### Yapılacaklar:
A – Kürdistan Forum metnine dayanarak şunları yanıtlayın:
(i) Kürdistan Forum, Kuzey Kürdistan'daki ne tür bir boşluğa kısmen cevap olabilmek için yayın faaliyetine başladı?
(ii) Gelenekselleşmiş "kültürün" kısmen aşınması neye bağlıdır?
(iii) Kürdlerin millet olarak varlığının inkârı hangi ülkede resmi olarak hâlâ devam ediyor?
B – Kürdistan Forum metninde "Bu de facto" ile "özgürlüğünün yaygınlaştırılmasına bağlıdır.." arasındaki kısmı, bu ifadeler de dahil olmak üzere, lütfen kelimesi kelimesine aktarın.
======== Verilen Metin ========
Ana içeriğe atla
Submitted by Anonymous (doğrulanmadı) on 15 December 2008

Kürdistan Forum, Kuzey Kürdistan'da var olan siyasal, ideolojik ve düşünsel bir boşluğa kısmen cevap olabilmek için yayın faaliyetine başladı.. Ülkemizde her grup, parti, çevre ve hatta bireyler bir yayın faaliyeti başlatıkları zaman „hakikatın monopolunun“ kendilerinde olduğuna iman ederek, ve „gerçekliklerine“ ters düşen aykırı hiç bir düşünceye izin vermezler. Bu faaliyetlerin başında olan bireyler kendilerini „hakikatın gardıyanları“ olarak gördüklerinden dolayı, toplumu kendi hapishanelerinde eğitmek için, koydukları kurallara uymayanları cezalandırma yoluna gidebiliyorlar..

Bu de facto durum, Kuzey Kürdistan'da bir gelenektir.. Bunun tarihsel, ekonomik, siyasal, dinsel ve kültürel iç dayanakları vardır. Ayrıca asırlardan beri sömürgeci güçlerin Kürd halkına dışardan empoze ettiği bir düşünüş ve var oluş tarzı vardır..

Bu gelenekselleşmiş „kültürün“ kısmen aşınması farklı sesler, fertleşme ve düşünce özgürlüğünün yaygınlaştırılmasına bağlıdır..

Kürdler millet olarak, sömürgecilerin her türlü jenosidlerinden en üst düzeyde payını alarak ve diri bir halk olarak tarih sahnesinde yerini koruyabilen çok ender milletlerden biridir.. Kürdlerin despotlardan, kanlı diktatörlüklerden ve sömürgecilerden çekmediği acı yok... Kürdlerin varlığı millet olarak inkar edildi ve bu durum Türkiye'de resmi olarak hâlâ devam ediyor..
======== Sağlanan Veriler ========
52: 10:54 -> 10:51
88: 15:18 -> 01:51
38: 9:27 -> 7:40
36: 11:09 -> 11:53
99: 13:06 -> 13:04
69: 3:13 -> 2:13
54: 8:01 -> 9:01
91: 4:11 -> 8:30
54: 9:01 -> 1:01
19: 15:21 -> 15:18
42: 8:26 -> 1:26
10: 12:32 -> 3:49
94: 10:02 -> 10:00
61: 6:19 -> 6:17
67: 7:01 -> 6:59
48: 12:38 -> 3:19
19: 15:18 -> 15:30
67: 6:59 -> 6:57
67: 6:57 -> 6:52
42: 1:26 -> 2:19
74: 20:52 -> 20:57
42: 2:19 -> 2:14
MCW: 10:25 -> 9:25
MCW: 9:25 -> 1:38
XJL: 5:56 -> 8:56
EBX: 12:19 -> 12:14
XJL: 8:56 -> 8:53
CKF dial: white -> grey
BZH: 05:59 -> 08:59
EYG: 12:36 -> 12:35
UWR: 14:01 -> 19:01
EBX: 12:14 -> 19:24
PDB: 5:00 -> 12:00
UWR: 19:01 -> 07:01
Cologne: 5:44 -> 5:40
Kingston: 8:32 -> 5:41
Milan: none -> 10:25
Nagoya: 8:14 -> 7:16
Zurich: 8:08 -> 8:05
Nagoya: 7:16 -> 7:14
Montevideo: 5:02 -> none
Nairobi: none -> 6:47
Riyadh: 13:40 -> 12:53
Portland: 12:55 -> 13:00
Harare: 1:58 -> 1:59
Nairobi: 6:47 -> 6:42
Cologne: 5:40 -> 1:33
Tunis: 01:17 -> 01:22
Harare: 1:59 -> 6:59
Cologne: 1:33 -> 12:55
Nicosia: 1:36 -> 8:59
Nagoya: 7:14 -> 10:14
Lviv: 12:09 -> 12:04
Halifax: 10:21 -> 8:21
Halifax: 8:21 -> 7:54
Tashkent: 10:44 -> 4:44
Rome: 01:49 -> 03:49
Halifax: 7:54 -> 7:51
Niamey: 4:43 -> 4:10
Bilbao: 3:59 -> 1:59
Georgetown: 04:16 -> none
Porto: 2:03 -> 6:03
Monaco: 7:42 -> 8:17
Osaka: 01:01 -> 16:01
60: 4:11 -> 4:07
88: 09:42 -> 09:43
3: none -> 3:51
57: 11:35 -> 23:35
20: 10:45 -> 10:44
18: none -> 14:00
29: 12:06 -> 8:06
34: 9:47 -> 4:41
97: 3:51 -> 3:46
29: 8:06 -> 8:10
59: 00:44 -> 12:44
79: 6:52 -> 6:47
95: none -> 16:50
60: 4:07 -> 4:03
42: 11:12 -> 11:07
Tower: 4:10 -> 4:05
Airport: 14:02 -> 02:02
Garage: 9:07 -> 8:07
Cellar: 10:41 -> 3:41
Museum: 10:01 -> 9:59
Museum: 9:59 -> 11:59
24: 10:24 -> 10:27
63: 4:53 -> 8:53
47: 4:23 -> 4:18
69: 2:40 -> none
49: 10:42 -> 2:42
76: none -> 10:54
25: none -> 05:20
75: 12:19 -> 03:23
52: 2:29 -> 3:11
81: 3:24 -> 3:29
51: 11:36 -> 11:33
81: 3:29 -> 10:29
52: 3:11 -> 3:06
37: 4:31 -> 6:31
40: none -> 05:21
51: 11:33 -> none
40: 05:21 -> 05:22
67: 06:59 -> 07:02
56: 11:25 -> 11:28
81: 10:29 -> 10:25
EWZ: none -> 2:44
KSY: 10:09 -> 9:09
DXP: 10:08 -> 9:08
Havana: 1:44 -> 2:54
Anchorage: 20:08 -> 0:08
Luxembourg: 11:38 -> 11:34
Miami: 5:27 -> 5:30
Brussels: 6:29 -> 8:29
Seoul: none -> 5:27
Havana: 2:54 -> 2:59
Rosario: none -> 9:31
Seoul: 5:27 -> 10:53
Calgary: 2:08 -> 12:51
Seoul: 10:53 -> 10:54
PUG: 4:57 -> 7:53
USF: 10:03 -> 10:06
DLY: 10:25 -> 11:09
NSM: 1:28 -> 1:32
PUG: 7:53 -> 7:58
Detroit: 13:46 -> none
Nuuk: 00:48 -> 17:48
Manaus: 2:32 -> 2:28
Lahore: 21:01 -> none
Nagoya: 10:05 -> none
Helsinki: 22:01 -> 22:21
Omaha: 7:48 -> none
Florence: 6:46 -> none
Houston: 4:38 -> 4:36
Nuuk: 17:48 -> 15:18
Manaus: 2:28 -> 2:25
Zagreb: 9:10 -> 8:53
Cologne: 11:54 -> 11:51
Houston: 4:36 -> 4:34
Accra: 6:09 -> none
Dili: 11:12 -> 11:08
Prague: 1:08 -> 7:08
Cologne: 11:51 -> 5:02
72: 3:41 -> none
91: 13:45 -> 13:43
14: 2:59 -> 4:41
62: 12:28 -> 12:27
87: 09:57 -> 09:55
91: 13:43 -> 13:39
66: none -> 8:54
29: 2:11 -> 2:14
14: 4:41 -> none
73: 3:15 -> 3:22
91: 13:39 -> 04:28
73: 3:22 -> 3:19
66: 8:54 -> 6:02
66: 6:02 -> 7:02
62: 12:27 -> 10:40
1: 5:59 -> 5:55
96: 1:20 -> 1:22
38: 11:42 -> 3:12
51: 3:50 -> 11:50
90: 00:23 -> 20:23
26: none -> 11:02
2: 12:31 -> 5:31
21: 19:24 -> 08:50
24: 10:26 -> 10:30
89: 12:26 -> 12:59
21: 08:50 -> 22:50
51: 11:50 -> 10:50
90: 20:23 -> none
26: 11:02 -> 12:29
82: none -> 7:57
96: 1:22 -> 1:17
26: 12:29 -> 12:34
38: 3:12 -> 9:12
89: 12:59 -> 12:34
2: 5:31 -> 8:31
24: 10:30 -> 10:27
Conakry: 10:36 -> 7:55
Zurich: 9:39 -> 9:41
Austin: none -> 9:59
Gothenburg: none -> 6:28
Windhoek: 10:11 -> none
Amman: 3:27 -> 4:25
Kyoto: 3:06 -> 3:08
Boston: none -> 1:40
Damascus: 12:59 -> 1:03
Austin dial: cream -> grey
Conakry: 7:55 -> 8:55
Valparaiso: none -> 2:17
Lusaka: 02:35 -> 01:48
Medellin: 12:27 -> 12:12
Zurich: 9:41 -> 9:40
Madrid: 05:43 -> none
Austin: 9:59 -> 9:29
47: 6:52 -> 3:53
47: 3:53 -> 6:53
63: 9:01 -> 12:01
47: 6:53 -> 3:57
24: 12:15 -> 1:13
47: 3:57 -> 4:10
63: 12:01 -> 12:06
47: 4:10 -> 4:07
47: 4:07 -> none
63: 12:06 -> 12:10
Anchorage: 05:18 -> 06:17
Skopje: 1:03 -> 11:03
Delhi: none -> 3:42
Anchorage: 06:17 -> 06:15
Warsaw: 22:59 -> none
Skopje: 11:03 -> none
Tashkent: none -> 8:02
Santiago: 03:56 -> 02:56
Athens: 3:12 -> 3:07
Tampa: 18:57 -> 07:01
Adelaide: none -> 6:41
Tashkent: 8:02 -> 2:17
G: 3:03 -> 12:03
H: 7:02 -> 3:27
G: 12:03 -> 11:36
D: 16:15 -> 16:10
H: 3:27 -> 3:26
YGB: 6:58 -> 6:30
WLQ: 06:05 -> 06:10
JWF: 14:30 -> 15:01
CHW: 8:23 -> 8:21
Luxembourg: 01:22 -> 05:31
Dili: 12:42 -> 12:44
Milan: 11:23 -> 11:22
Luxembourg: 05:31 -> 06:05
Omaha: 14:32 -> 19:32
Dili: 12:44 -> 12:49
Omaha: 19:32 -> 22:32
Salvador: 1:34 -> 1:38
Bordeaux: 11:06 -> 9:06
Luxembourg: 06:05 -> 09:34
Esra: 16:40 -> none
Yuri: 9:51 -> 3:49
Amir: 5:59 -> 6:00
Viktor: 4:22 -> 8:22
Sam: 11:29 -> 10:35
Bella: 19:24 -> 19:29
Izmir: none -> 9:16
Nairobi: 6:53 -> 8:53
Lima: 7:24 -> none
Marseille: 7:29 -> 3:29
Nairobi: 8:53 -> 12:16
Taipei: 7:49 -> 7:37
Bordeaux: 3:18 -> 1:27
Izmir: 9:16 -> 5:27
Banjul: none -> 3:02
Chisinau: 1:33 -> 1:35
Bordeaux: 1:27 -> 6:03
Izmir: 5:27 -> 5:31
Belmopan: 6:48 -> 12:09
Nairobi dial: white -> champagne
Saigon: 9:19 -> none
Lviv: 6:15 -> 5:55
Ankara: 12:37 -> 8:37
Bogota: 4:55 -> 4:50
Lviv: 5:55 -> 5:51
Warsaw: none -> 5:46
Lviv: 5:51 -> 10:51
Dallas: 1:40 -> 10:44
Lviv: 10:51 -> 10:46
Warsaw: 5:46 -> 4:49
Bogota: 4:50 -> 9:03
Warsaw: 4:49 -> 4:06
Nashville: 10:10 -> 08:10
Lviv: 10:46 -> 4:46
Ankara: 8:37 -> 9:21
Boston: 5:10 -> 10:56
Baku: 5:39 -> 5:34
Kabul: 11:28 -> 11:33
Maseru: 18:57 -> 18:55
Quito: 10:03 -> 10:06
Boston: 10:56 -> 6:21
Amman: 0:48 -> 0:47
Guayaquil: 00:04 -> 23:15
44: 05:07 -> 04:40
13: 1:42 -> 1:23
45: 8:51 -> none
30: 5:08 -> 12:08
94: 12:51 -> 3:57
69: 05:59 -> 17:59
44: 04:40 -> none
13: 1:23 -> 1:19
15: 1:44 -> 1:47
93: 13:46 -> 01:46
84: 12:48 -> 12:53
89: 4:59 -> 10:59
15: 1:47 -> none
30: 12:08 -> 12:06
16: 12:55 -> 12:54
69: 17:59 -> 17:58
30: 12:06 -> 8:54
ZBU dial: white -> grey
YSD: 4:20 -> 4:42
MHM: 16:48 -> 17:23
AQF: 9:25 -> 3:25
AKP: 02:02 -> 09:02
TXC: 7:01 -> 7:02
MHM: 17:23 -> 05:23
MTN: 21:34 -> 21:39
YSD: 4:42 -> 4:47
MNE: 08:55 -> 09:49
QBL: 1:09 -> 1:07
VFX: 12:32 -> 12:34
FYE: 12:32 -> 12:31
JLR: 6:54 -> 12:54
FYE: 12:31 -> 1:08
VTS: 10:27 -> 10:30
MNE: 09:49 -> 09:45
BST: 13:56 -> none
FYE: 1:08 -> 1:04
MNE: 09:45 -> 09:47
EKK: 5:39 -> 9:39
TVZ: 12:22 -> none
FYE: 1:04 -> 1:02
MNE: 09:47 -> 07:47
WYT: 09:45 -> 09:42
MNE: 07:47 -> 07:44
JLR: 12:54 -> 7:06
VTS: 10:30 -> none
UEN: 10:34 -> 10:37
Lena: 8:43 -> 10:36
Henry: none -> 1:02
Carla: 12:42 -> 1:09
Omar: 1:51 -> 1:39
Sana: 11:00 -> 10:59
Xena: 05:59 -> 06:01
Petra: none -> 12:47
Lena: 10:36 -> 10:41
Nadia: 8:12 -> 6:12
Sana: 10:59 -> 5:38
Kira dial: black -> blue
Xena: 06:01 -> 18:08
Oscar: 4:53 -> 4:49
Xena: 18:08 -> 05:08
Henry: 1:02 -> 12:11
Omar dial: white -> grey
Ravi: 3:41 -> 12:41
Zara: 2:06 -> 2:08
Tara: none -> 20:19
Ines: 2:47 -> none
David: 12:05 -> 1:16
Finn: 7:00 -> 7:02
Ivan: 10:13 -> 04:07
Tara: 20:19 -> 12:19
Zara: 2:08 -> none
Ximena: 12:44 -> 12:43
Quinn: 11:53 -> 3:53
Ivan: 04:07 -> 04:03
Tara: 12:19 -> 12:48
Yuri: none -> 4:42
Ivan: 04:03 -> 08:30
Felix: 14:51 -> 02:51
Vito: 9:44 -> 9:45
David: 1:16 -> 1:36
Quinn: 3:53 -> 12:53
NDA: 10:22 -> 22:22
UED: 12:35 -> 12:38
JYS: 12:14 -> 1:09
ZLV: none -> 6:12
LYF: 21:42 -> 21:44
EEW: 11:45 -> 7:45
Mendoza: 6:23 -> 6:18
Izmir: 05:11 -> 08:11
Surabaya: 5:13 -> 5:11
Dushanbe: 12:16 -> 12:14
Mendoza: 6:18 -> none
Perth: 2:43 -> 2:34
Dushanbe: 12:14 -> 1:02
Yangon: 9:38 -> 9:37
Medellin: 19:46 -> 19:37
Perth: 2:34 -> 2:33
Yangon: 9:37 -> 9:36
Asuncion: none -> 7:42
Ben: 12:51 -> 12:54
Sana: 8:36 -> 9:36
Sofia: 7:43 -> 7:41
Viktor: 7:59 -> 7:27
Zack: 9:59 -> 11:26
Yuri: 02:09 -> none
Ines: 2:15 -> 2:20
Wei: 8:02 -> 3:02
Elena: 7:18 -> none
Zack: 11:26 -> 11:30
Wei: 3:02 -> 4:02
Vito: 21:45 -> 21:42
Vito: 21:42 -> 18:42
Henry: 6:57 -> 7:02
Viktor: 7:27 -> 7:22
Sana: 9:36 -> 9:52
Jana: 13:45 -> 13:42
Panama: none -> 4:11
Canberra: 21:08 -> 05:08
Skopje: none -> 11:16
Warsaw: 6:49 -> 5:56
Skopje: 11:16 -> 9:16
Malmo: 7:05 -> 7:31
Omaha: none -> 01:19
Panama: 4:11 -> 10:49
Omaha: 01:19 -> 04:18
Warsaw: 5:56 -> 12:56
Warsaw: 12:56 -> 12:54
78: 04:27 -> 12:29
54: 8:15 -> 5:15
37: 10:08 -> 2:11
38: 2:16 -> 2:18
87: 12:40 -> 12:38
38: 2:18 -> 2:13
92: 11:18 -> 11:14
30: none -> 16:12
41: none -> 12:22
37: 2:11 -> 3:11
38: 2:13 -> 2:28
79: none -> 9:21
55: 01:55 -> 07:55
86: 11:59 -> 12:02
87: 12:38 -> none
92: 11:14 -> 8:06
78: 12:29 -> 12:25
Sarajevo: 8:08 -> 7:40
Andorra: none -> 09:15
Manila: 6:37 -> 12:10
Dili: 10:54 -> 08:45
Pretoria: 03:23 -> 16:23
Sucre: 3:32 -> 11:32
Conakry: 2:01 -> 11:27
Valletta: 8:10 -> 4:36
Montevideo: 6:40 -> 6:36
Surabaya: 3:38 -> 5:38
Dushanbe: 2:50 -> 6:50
========
### Görevlere Göre Yanıtlar:
A –
(i) Siyasal, ideolojik ve düşünsel bir boşluğa.
(ii) Farklı seslere, fertleşmeye ve düşünce özgürlüğünün yaygınlaştırılmasına.
(iii) Türkiye'de.

B –
Bu de facto durum, Kuzey Kürdistan'da bir gelenektir.. Bunun tarihsel, ekonomik, siyasal, dinsel ve kültürel iç dayanakları vardır. Ayrıca asırlardan beri sömürgeci güçlerin Kürd halkına dışardan empoze ettiği bir düşünüş ve var oluş tarzı vardır..

Bu gelenekselleşmiş „kültürün“ kısmen aşınması farklı sesler, fertleşme ve düşünce özgürlüğünün yaygınlaştırılmasına bağlıdır..